<div align="center">
  
# Small Drafts, Big Verdict: Information-Intensive Visual Reasoning via Speculation

[![arXiv](https://img.shields.io/badge/arXiv-2510.20812-b31b1b.svg?logo=arxiv&logoColor=white)](https://arxiv.org/abs/2510.20812)
[![Homepage](https://img.shields.io/badge/Repo-181717.svg?logo=github&logoColor=white)](https://github.com/Tinaliu0123/speculative-verdict)

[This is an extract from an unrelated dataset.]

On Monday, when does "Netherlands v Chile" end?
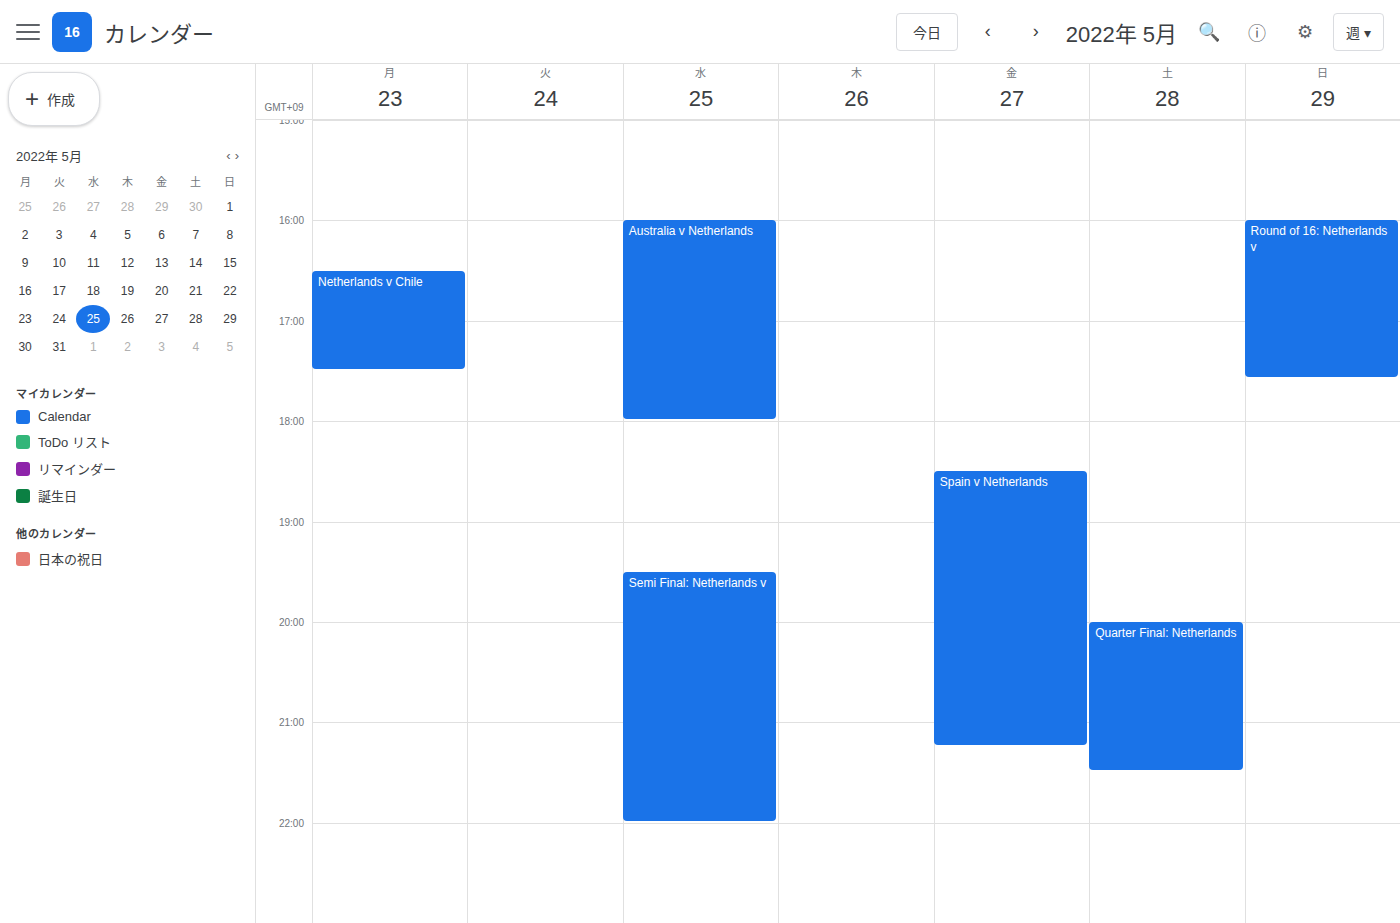
5:30 PM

The codebase of "[Small Drafts, Big Verdict: Information-Intensive Visual Reasoning via Speculation](https://arxiv.org/abs/2510.20812)"

</div>

## 📝 Table of Contents

- [Overview](#overview)
- [Project Structure](#project-structure)
- [Installation](#installation)
- [Download Datasets](#download-datasets)
- [Quick Start](#quick-start)
- [Usage](#usage)
  - [Modes](#modes)
  - [Parameters](#parameters)
- [Advanced Usage](#advanced-usage)
  - [Using Annotated Images](#using-annotated-images)
  - [Adding Custom Models](#adding-custom-models)
- [Evaluation](#evaluation)

## Overview

![Method Overview](method.png)


## Project Structure

```
specverdict/
├── main.py                  # Main entry point for all pipeline stages
├── draft.py                 # Draft stage
├── verdict.py               # Verdict stage
├── consensus_scoring.py     # Consensus-based expert ranking
├── prompts.py               # Dataset-specific prompts
├── model.py                 # Model wrappers
├── utils/                   # Post-processing utilities
├── eval/                    # Evaluation framework
├── layout_annotation/       # Optional: OCR-based image annotation for information-intensive benchmarks
└── requirements.txt
```

## Installation

```bash
git clone https://github.com/Tinaliu0123/speculative-verdict.git
cd specverdict
conda create -n specverdict python=3.10
conda activate specverdict 

export OPENAI_API_KEY="your-key"
pip install -r requirements.txt
pip install https://github.com/Dao-AILab/flash-attention/releases/download/v2.7.4.post1/flash_attn-2.7.4.post1+cu12torch2.6cxx11abiFALSE-cp310-cp310-linux_x86_64.whl
```

**Note:** Use `transformers>=4.57.1` for GLM-4.1V-Thinking. Use `transformers==4.53.0` for LLaVA-OneVision.

## Download Datasets

1. **InfographicVQA**: [InfographicVQA Dataset](https://www.docvqa.org/datasets/infographicvqa)
2. **ChartMuseum**: [🤗ChartMuseum Dataset](https://huggingface.co/datasets/lytang/ChartMuseum)
3. **ChartQAPro**: [🤗ChartQAPro Dataset](https://huggingface.co/datasets/ahmed-masry/ChartQAPro)
4. **HR-Bench**: [🤗HR-Bench Dataset](https://huggingface.co/datasets/DreamMr/HR-Bench)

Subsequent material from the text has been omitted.